[Stored items]
┄┄┄┄┄┄┄┄┄┄

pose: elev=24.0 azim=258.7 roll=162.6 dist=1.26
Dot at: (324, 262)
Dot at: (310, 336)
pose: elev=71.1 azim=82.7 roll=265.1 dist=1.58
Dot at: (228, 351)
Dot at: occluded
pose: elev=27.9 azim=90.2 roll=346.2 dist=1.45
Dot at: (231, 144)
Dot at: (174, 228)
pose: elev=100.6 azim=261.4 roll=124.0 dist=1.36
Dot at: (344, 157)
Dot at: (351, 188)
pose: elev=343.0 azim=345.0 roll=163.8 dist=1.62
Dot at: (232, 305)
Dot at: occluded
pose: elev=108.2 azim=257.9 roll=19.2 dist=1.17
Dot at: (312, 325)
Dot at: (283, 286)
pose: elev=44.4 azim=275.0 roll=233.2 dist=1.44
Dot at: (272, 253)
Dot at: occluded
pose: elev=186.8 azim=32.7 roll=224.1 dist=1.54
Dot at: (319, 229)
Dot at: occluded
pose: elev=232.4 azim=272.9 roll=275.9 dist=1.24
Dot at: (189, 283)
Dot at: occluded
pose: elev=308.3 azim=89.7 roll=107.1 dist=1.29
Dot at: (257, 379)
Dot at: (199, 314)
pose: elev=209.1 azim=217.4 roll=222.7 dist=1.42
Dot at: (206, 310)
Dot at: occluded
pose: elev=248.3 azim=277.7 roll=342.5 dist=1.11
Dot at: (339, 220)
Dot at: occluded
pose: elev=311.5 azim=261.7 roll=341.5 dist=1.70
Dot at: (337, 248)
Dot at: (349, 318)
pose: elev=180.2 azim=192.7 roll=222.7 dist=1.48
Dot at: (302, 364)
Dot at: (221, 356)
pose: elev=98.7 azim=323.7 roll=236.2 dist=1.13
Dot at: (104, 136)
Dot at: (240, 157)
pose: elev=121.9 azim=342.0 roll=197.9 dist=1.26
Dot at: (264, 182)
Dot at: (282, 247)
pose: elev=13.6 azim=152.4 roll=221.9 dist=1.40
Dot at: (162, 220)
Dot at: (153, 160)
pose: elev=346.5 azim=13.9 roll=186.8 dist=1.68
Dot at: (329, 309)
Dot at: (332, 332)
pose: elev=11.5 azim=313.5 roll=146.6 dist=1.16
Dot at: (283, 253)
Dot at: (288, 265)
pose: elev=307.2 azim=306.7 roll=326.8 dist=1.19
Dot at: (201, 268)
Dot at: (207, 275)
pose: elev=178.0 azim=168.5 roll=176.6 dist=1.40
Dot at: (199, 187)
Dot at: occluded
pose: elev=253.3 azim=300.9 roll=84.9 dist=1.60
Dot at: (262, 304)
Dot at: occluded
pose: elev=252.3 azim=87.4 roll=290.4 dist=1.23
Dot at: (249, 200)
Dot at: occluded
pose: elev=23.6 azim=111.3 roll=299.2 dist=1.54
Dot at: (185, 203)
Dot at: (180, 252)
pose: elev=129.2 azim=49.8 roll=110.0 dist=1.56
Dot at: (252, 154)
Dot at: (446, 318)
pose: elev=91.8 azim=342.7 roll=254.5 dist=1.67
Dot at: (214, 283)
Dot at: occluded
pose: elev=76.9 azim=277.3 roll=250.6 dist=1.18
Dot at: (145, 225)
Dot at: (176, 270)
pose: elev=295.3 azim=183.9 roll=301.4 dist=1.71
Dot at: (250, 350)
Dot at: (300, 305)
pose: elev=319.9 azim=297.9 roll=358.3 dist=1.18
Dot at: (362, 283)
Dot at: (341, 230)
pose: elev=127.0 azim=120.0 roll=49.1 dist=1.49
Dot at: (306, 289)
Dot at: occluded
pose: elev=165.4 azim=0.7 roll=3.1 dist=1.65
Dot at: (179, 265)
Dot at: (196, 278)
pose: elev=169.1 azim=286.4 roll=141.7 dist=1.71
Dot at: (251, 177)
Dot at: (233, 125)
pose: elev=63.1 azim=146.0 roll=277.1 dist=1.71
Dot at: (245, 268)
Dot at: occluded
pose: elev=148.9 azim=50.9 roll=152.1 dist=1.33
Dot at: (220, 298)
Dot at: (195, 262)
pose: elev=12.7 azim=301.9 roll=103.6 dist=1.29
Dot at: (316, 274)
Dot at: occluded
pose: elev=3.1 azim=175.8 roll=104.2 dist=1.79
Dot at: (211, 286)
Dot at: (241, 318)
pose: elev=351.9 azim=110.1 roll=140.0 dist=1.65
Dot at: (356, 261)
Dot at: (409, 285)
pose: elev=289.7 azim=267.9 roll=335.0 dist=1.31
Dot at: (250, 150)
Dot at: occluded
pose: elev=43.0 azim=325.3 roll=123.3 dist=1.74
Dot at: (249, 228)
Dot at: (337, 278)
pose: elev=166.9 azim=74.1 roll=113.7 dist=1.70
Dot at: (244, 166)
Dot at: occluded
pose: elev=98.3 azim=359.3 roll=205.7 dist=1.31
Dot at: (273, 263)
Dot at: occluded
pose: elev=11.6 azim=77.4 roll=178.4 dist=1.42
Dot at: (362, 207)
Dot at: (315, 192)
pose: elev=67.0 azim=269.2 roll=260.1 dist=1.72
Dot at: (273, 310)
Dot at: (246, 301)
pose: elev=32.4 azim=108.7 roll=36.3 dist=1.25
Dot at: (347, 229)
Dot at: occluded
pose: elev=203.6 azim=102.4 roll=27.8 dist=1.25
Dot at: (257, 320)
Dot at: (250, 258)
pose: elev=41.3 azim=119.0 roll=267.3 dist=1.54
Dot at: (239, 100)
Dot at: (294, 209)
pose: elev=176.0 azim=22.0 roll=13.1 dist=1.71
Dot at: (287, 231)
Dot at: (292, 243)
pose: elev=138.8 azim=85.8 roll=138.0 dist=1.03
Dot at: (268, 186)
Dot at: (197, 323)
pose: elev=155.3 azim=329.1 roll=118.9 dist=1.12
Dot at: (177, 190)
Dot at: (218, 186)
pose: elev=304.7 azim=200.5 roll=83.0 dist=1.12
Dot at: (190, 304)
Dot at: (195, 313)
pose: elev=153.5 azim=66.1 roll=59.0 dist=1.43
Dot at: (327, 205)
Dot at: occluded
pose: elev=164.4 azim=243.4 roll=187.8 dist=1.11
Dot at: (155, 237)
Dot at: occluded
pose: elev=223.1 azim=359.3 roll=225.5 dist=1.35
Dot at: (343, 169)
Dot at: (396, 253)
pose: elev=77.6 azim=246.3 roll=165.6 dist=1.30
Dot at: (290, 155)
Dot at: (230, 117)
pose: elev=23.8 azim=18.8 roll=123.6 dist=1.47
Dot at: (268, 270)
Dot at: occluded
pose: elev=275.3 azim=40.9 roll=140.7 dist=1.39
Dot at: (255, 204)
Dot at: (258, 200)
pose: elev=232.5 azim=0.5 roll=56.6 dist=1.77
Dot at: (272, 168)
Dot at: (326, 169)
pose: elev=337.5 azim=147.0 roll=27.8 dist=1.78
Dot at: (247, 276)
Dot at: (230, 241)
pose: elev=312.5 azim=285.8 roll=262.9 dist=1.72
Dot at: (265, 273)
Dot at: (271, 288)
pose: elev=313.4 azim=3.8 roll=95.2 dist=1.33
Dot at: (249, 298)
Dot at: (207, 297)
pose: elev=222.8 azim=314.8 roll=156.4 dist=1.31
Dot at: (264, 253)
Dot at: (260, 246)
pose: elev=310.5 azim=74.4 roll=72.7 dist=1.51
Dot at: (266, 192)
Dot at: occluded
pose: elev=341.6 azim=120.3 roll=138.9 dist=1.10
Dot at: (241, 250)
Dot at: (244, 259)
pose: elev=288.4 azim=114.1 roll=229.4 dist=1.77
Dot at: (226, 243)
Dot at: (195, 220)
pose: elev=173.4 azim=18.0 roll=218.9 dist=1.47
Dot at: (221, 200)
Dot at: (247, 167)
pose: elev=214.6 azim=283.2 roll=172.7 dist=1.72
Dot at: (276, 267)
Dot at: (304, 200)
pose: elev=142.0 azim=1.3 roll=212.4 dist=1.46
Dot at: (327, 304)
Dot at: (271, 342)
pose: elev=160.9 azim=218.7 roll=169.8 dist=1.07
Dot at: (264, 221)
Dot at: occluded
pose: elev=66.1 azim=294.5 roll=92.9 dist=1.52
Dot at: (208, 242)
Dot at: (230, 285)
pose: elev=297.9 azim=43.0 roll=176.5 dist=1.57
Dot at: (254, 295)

┄┄┄┄┄┄┄┄┄┄

Starting with the line that has "pose: elev=127.0 azim=120.0" and ending after the line that has "Dot at: (292, 243)", rewrite those lines so that "dist" is replaced with "distance" and nothing else changes.

■ REPLY TO THE TASK:
pose: elev=127.0 azim=120.0 roll=49.1 distance=1.49
Dot at: (306, 289)
Dot at: occluded
pose: elev=165.4 azim=0.7 roll=3.1 distance=1.65
Dot at: (179, 265)
Dot at: (196, 278)
pose: elev=169.1 azim=286.4 roll=141.7 distance=1.71
Dot at: (251, 177)
Dot at: (233, 125)
pose: elev=63.1 azim=146.0 roll=277.1 distance=1.71
Dot at: (245, 268)
Dot at: occluded
pose: elev=148.9 azim=50.9 roll=152.1 distance=1.33
Dot at: (220, 298)
Dot at: (195, 262)
pose: elev=12.7 azim=301.9 roll=103.6 distance=1.29
Dot at: (316, 274)
Dot at: occluded
pose: elev=3.1 azim=175.8 roll=104.2 distance=1.79
Dot at: (211, 286)
Dot at: (241, 318)
pose: elev=351.9 azim=110.1 roll=140.0 distance=1.65
Dot at: (356, 261)
Dot at: (409, 285)
pose: elev=289.7 azim=267.9 roll=335.0 distance=1.31
Dot at: (250, 150)
Dot at: occluded
pose: elev=43.0 azim=325.3 roll=123.3 distance=1.74
Dot at: (249, 228)
Dot at: (337, 278)
pose: elev=166.9 azim=74.1 roll=113.7 distance=1.70
Dot at: (244, 166)
Dot at: occluded
pose: elev=98.3 azim=359.3 roll=205.7 distance=1.31
Dot at: (273, 263)
Dot at: occluded
pose: elev=11.6 azim=77.4 roll=178.4 distance=1.42
Dot at: (362, 207)
Dot at: (315, 192)
pose: elev=67.0 azim=269.2 roll=260.1 distance=1.72
Dot at: (273, 310)
Dot at: (246, 301)
pose: elev=32.4 azim=108.7 roll=36.3 distance=1.25
Dot at: (347, 229)
Dot at: occluded
pose: elev=203.6 azim=102.4 roll=27.8 distance=1.25
Dot at: (257, 320)
Dot at: (250, 258)
pose: elev=41.3 azim=119.0 roll=267.3 distance=1.54
Dot at: (239, 100)
Dot at: (294, 209)
pose: elev=176.0 azim=22.0 roll=13.1 distance=1.71
Dot at: (287, 231)
Dot at: (292, 243)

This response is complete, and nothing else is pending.